Duplicate Finder
Duplicate finder is a tool for discovering and tracking near and exact duplicates in documents. This tool is a part of DocLine project.
Quick Guide
Document Preparation
If you have a software document for duplicate search you should convert it to plain text
and wrap into two XML tags before (see Examples). For many document formats
you can do this using Pandoc utility and wrap-into-xml.py
Python
script which is located in the tool source code folder.
See example command line (both Windows and UNiX) below:
pandoc -t plain MyDocument.docx | python wrap-into-xml.py >MyDocument.pxml
Reuse Map (Re)Generation, Pattern Selection, Near Duplicate Search and Analysis
To see reuse map, you can launch Duplicate Finder using its duplicate-finder.py
startup script.
You can select input document file (MyDocument.pxml
above) and adjust following options:
- minimal and maximal duplicate size (in tokens) the tool should consider;
- minimal duplicate number the tool should consider.
Roughly speaking, token stands for a word here.
Then you can get a visualized document reuse map in the browser (brief reuse map in the right panel and source document in the left panel). After clicking right panel, left one scrolls to the corresponding place in the source. Places colored with more saturated red color repeat more times in the document and are more interesting.
Then you can select interesting text fragment with mouse, hit any key and confirm searching for it. This text fragment is a search pattern.
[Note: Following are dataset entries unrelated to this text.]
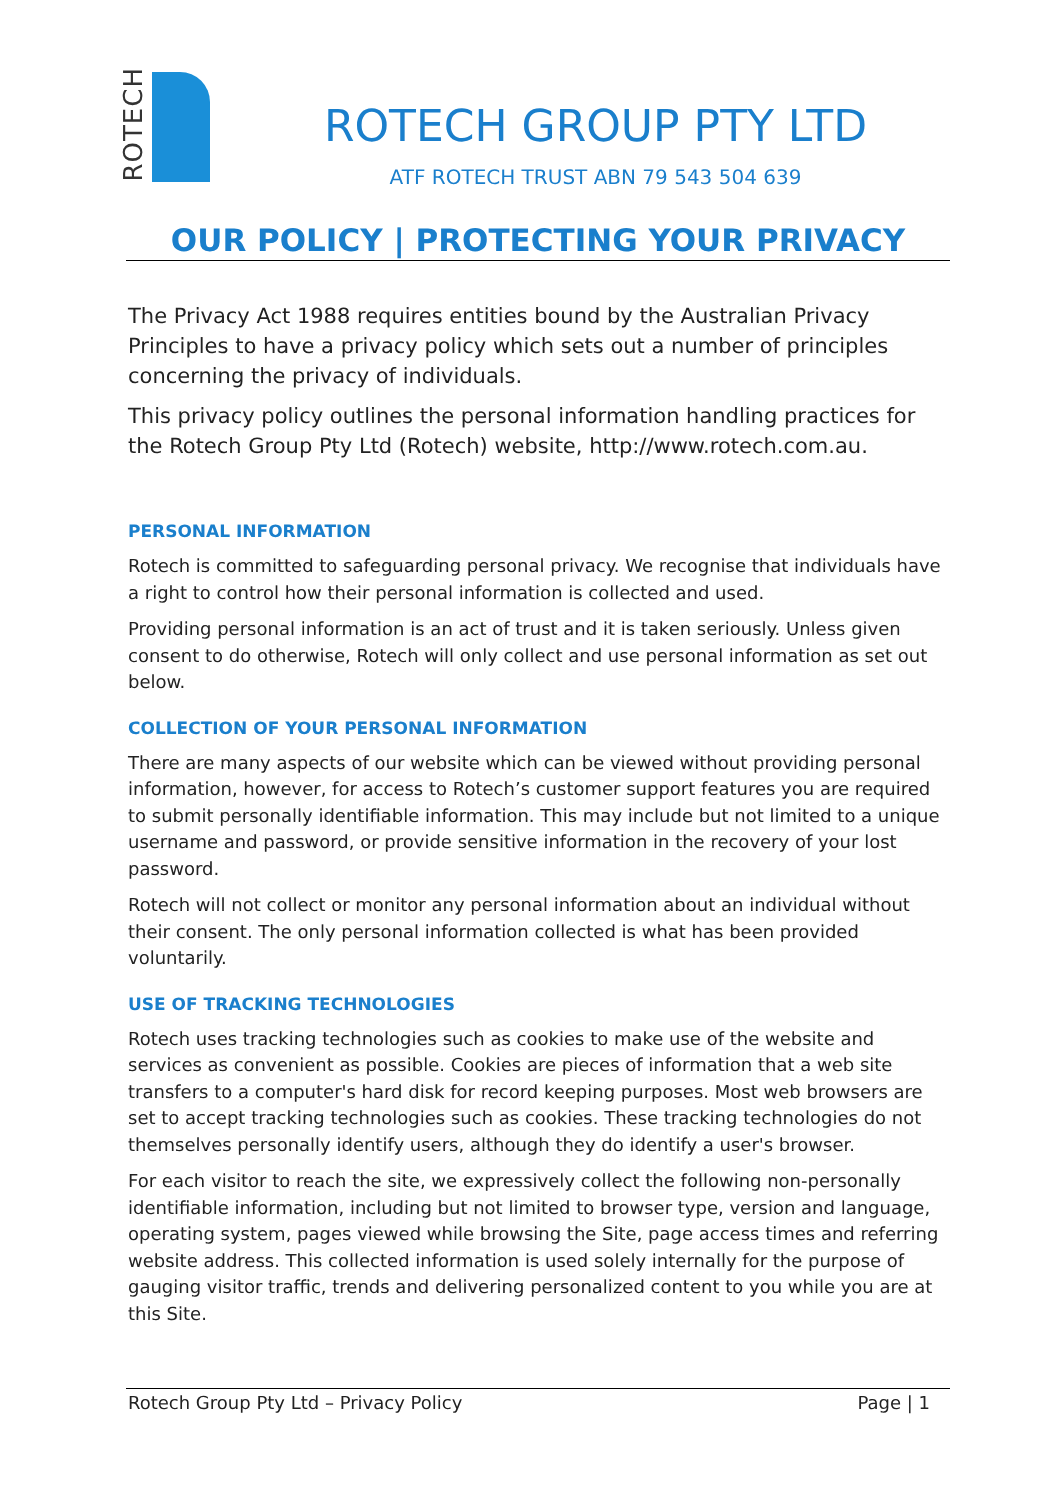ROTECH
ROTECH GROUP PTY LTD
ATF ROTECH TRUST ABN 79 543 504 639
OUR POLICY | PROTECTING YOUR PRIVACY
The Privacy Act 1988 requires entities bound by the Australian Privacy Principles to have a privacy policy which sets out a number of principles concerning the privacy of individuals.
This privacy policy outlines the personal information handling practices for the Rotech Group Pty Ltd (Rotech) website, http://www.rotech.com.au.
PERSONAL INFORMATION
Rotech is committed to safeguarding personal privacy. We recognise that individuals have a right to control how their personal information is collected and used.
Providing personal information is an act of trust and it is taken seriously. Unless given consent to do otherwise, Rotech will only collect and use personal information as set out below.
COLLECTION OF YOUR PERSONAL INFORMATION
There are many aspects of our website which can be viewed without providing personal information, however, for access to Rotech’s customer support features you are required to submit personally identifiable information. This may include but not limited to a unique username and password, or provide sensitive information in the recovery of your lost password.
Rotech will not collect or monitor any personal information about an individual without their consent. The only personal information collected is what has been provided voluntarily.
USE OF TRACKING TECHNOLOGIES
Rotech uses tracking technologies such as cookies to make use of the website and services as convenient as possible. Cookies are pieces of information that a web site transfers to a computer's hard disk for record keeping purposes. Most web browsers are set to accept tracking technologies such as cookies. These tracking technologies do not themselves personally identify users, although they do identify a user's browser.
For each visitor to reach the site, we expressively collect the following non-personally identifiable information, including but not limited to browser type, version and language, operating system, pages viewed while browsing the Site, page access times and referring website address. This collected information is used solely internally for the purpose of gauging visitor traffic, trends and delivering personalized content to you while you are at this Site.
Rotech Group Pty Ltd – Privacy Policy Page | 1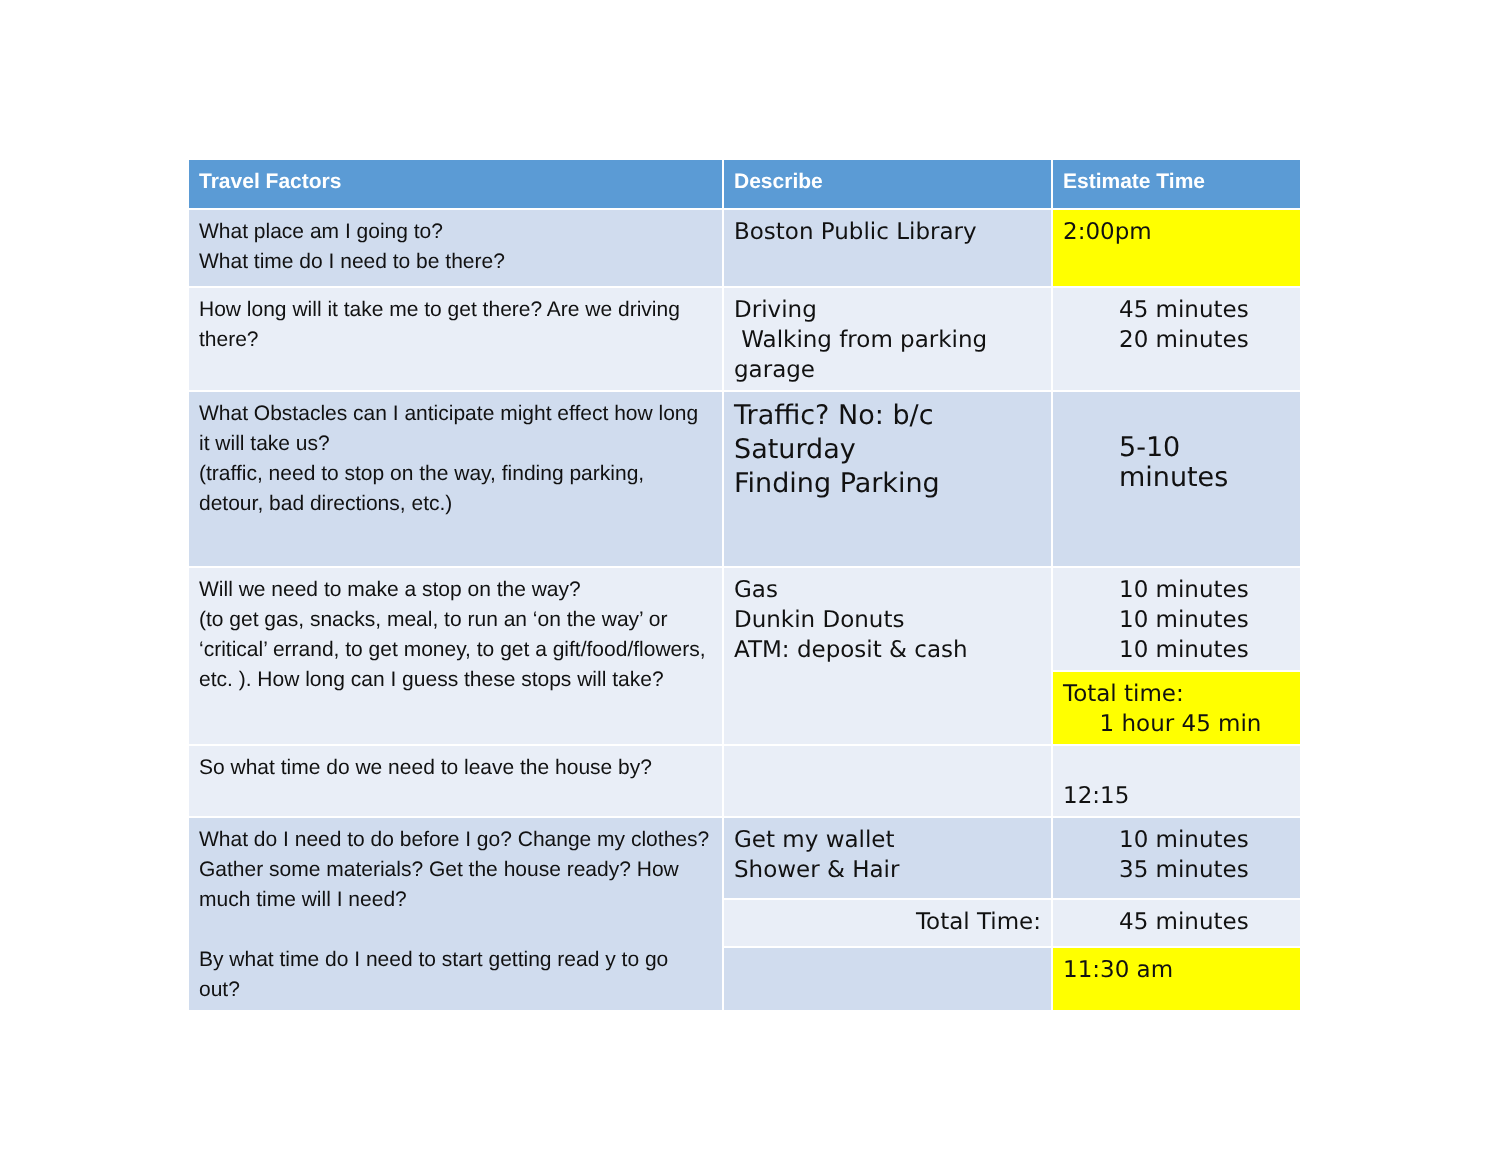| Travel Factors | Describe | Estimate Time |
| --- | --- | --- |
| What place am I going to? What time do I need to be there? | Boston Public Library | 2:00pm |
| How long will it take me to get there? Are we driving there? | Driving Walking from parking garage | 45 minutes 20 minutes |
| What Obstacles can I anticipate might effect how long it will take us? (traffic, need to stop on the way, finding parking, detour, bad directions, etc.) | Traffic? No: b/c Saturday Finding Parking | 5-10 minutes |
| Will we need to make a stop on the way? (to get gas, snacks, meal, to run an ‘on the way’ or ‘critical’ errand, to get money, to get a gift/food/flowers, etc. ). How long can I guess these stops will take? | Gas Dunkin Donuts ATM: deposit & cash | 10 minutes 10 minutes 10 minutes |
| | | Total time: 1 hour 45 min |
| So what time do we need to leave the house by? | | 12:15 |
| What do I need to do before I go? Change my clothes? Gather some materials? Get the house ready? How much time will I need? By what time do I need to start getting read y to go out? | Get my wallet Shower & Hair | 10 minutes 35 minutes |
| | Total Time: | 45 minutes |
| | | 11:30 am |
Next step will search near duplicates from the document which correspond to search pattern selected. Searching can take some time on large fragments and documents. When it is complete, duplicate browser is launched. With this browser, you can select duplicates found, correct their boundaries and mark them as useful or useless ones for future analysis and then save source document with duplicates marked. To mark fragments usable or useless and to save source document, source document context menu is used.
When running the tool next time, known duplicates will not affect reuse map, so reuse map will get cleaner and cleaner.
(Near) Duplicate Report
Using a checkbox, you can select to display already marked duplicates instead of building reuse map, and then export report with File menu if needed.
Source Code
Source code is available in Git repository,
under the tool
subfolder.
Examples
Here are examples of open source projects documentation available. Reuse maps and duplicate lists are created using Duplicate Finder toolkit.
Project | Document | Source (plain text) | Clean reuse map | Reuse map with duplicates marked | (Near) Duplicates |
---|---|---|---|---|---|
GIMP | User Manual | Download, 1574K | Browse | Browse | Browse 17 groups |
Python Requests | API Reference | Download, 36K | Browse | Browse | Browse 11 groups |
System Requirements
Python
- Python 3.4.x
- PyQt5 5.5.x
- LXML
- Python-Levenshtein — the most tricky install:
- On Windows, update Pip:
python -m pip install --upgrade pip
- Download either
python_Levenshtein-0.12.0-cp34-cp34m-win32.whl
orpython_Levenshtein-0.12.0-cp34-cp34m-win_amd64.whl
, which fits your Python pip install <your_package>.whl
- On Windows, update Pip:
- PyContracts, pygments, NumPy, intervaltree, bottle —
pip install PyContracts pygments NumPy intervaltree bottle
Package versions – most recent ones compatible with Python 3.4.
Note: newer PyQt and Python can also be used in case your distribution contains QtWebkit
as in PyQt 5.5.x
Operating System
x86
orx86_64
architecture PC to run Clone Miner, Windows or UN*X- on UN*Xes:
Recent publications
- D. V. Luciv, D. V. Koznov, H. A. Basit, A. N. Terekhov. On Fuzzy Repetitions Detection in Documentation Reuse. In Programming and Computer Software, 2016, Vol. 42, No. 4, pp. 216–224.
- D. Koznov, D. Luciv, H. Basit, O. Lieh, M. Smirnov. Clone Detection in Reuse of Software Technical Documentation. In Lecture Notes in Computer Science, Vol. 9609, 2016, pp. 170-185 (10th International Andrei Ershov Informatics Conference on Perspectives of System Informatics, PSI 2015)
License
Sources with PyQt mentioned are licensed under GPL v3. Documentation in tests folder is licensed under the terms of its initial sources licenses. Everything other is licensed under LGPL v3.